Every line below needs to be printed again exactly, without any of its pictures.

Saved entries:
■ ■ ■

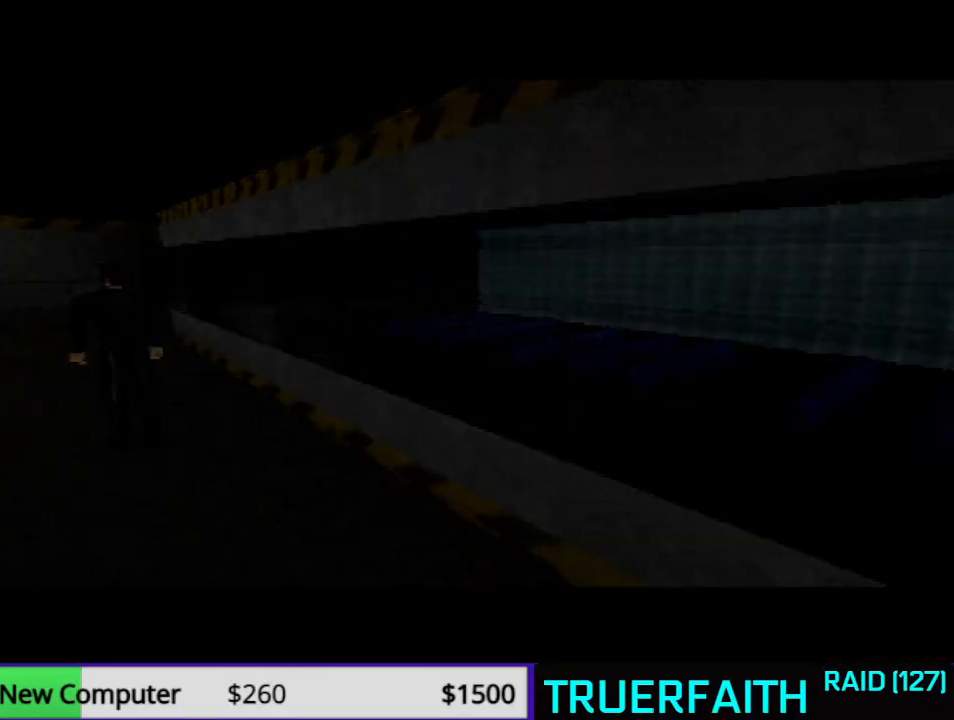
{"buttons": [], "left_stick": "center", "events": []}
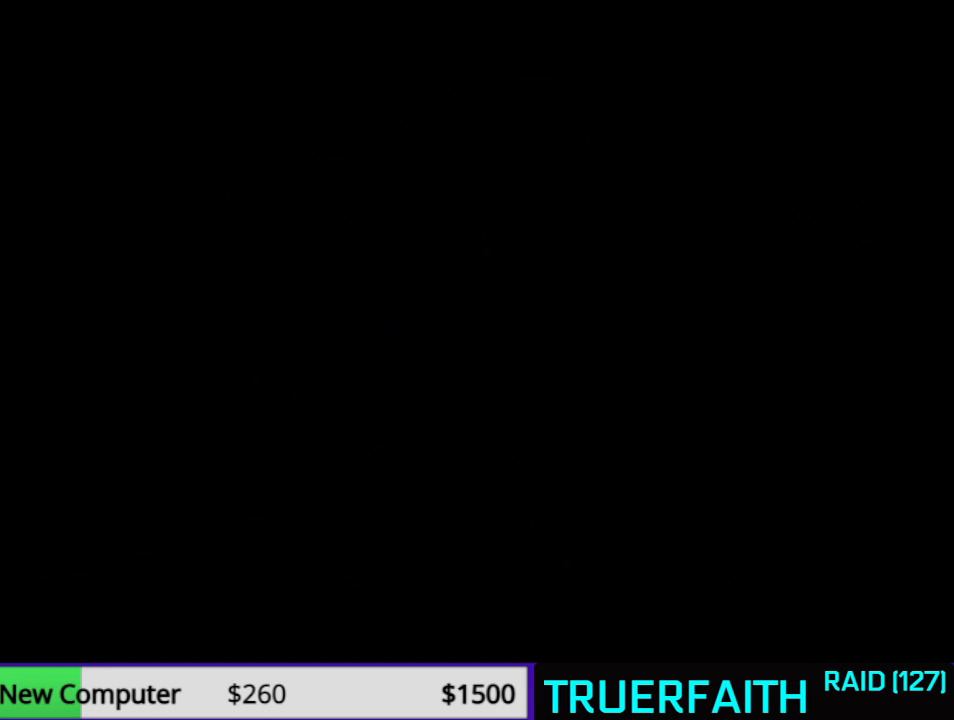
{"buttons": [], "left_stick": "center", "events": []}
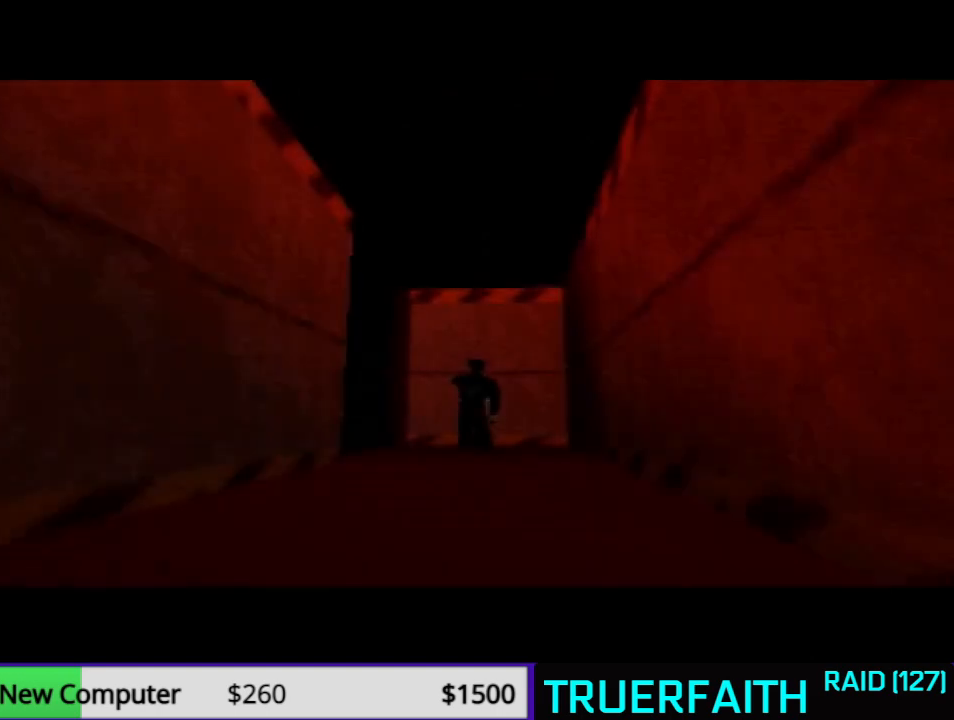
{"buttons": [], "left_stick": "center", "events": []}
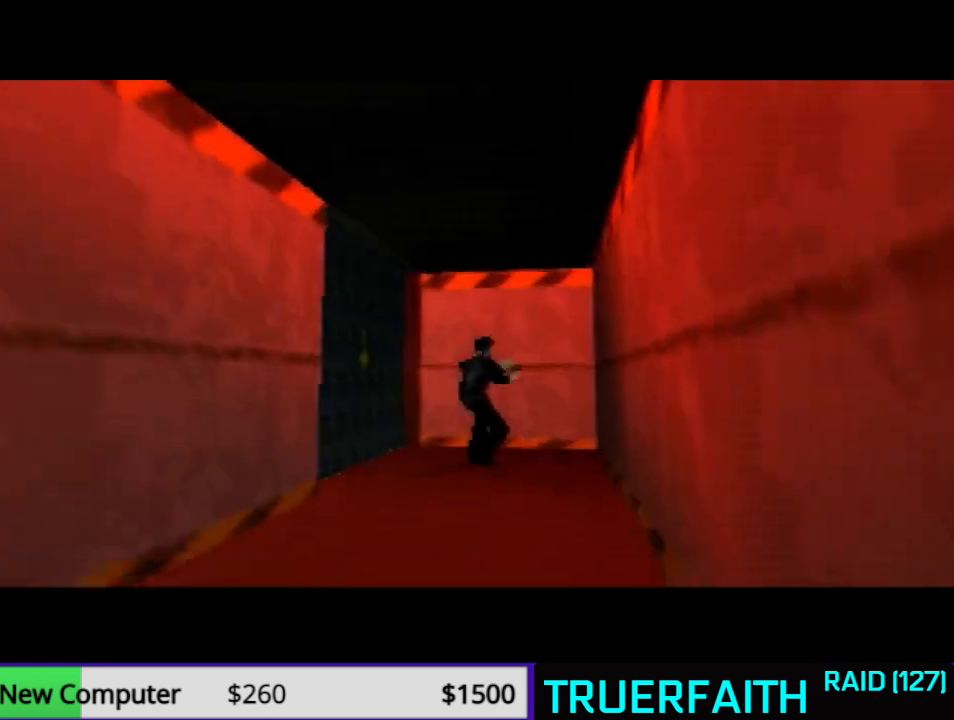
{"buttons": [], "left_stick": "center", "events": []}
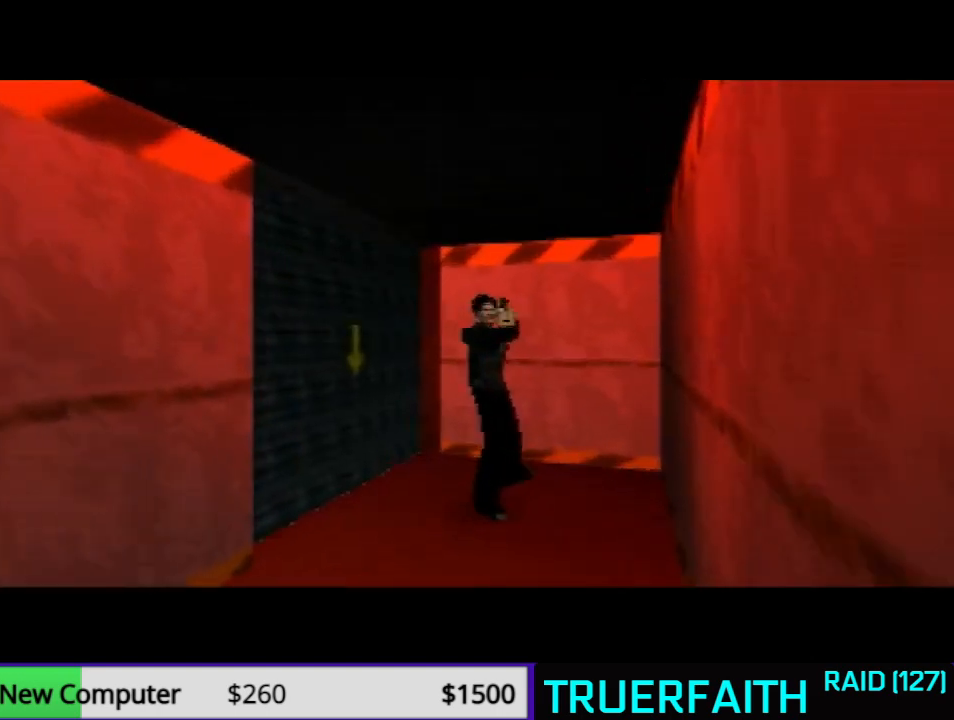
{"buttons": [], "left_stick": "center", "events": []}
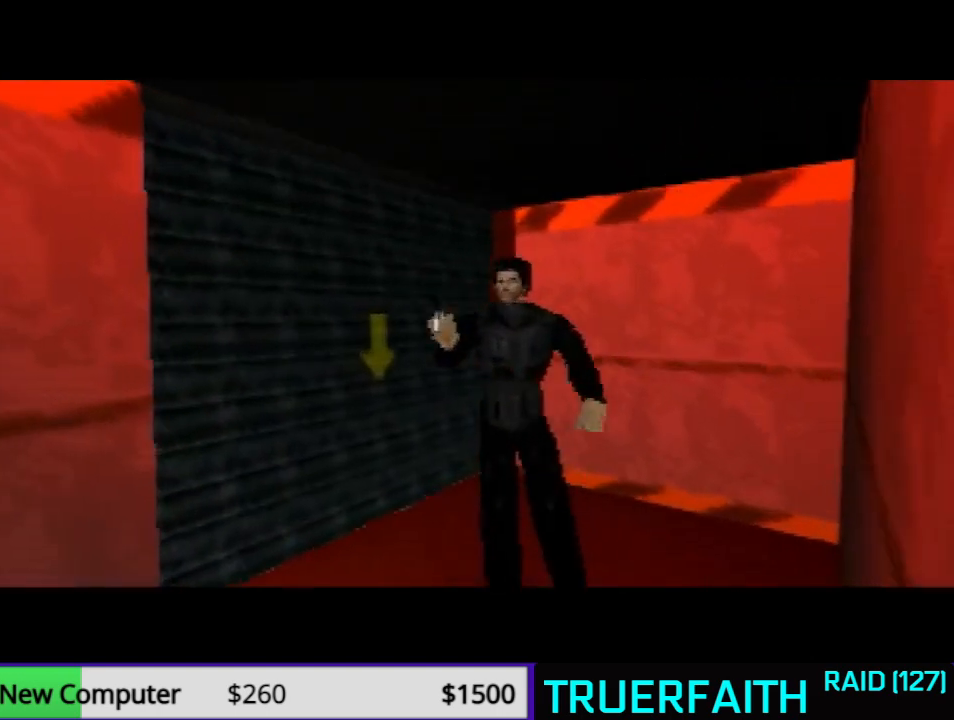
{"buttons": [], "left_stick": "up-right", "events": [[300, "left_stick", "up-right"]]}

■ ■ ■

# ANSWER AREA
{"buttons": [], "left_stick": "center", "events": []}
{"buttons": [], "left_stick": "center", "events": []}
{"buttons": [], "left_stick": "center", "events": []}
{"buttons": [], "left_stick": "center", "events": []}
{"buttons": [], "left_stick": "center", "events": []}
{"buttons": [], "left_stick": "up-right", "events": [[300, "left_stick", "up-right"]]}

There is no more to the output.